Veronica's musings on death.
Then you hear it on the radio, that Lynn Echolls just stepped off the Coronado Bridge into the Pacific, and a part of you (and not as tiny as you'd prefer to pretend) is jealous. That night, when you're lying in bed, memorizing the ceiling, covers pulled tight to your chin, you imagine doing it. Staring at the ocean bleeding into the sky bleeding into the ocean. Blue blue blue. Feeling the concrete under your feet then feeling nothing at all, nothing but the wind tugging your hair and that drop in your stomach you can feel just lying in bed, memorizing the ceiling, covers pulled tight to your chin. You'd love to disappear into all that blue.

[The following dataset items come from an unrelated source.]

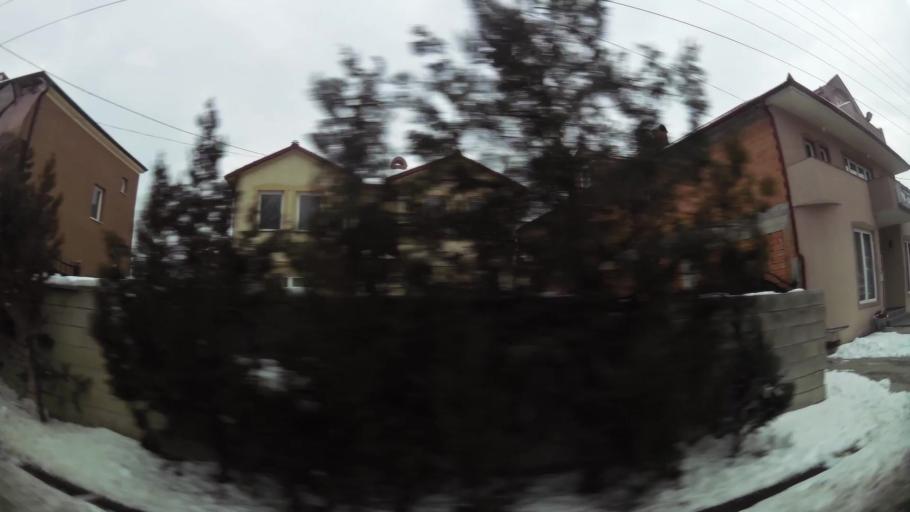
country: MK
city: Kondovo
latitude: 42.0114
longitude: 21.3103
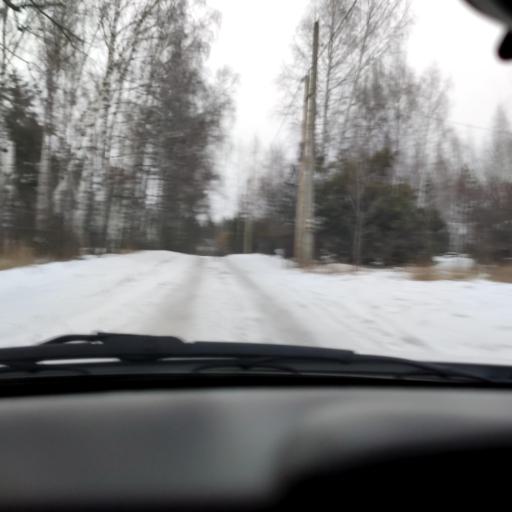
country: RU
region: Voronezj
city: Ramon'
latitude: 51.8805
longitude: 39.2657
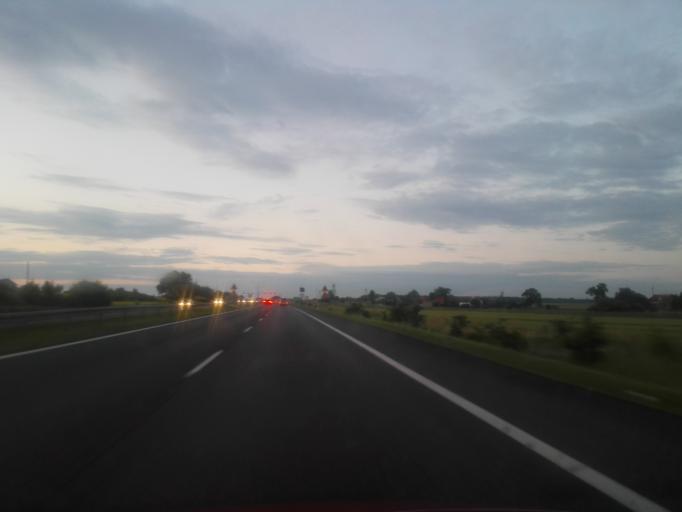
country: PL
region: Lodz Voivodeship
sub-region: Powiat piotrkowski
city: Wola Krzysztoporska
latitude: 51.3185
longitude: 19.5767
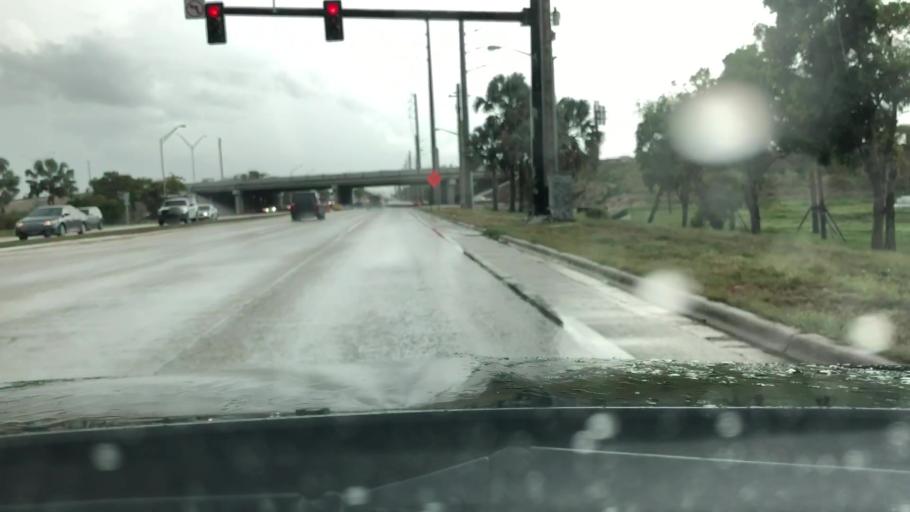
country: US
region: Florida
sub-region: Broward County
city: Kendall Green
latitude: 26.2605
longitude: -80.1311
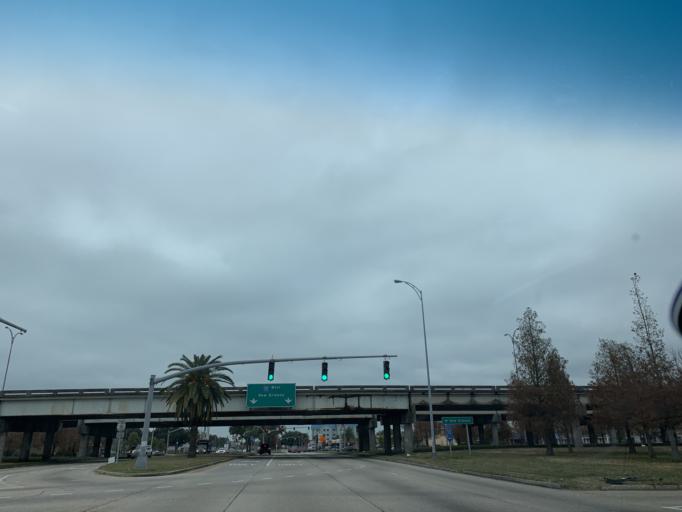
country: US
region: Louisiana
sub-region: Saint Bernard Parish
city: Arabi
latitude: 30.0457
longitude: -89.9606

But you know it's not that easy. Or graceful. That a swan dive from that height would crush you on impact. Blood, shredded skin, shattered bones. And then you feel guilty for wanting it (more than you'd prefer to pretend) and nauseous from imagining so much red in all that blue. You have to laugh at yourself, even though there's nothing funny at all, because you've kind of become obsessed with death. It happened sometime after Lilly. After you saw Lilly (/ohgodohgod/) crumpled, staring, drowning in her own blood and blond hair, staining the pavement, missing half her skull (/ohgodohgod/). You can't stop thinking about it. In the shower, with the faucet spitting hard and hot and burning your skin, you imagine drowning. During math class, you envision yourself playing tag in rush hour traffic. You start to realize anyone could go at any second. Dad's heart could just stop beating while chasing a bail jumper in Arizona. A vein in Wallace's head might explode while he's shooting a free throw. A speeding car could easily flatten Backup. Your mother might be curled around a toilet in a motel room, skin seeping alcohol. You could have some seriously fatal blood disease. You could go at any second. And sometimes, when you don't, you're disappointed (more than you'd prefer to pretend). But it's only for a second, and then you remember Dad. Wallace.Backup, too. And your mother you hate to love, love to hate. Fucking /Logan/, whose mother is blood, shredded skin, shattered bones in the blue blue red of the Coronado Bridge's horizon, and who was just at your door wrapped in a coat and his own arms, grasping an engraved flask, grasping the tiniest glimmer of hope.
And now you're understanding. You're surviving (more than you could ever pretend). You really are ok. Resilient and stubborn. Not so fucking invincible but still breathing, still beating, still breaking. Still.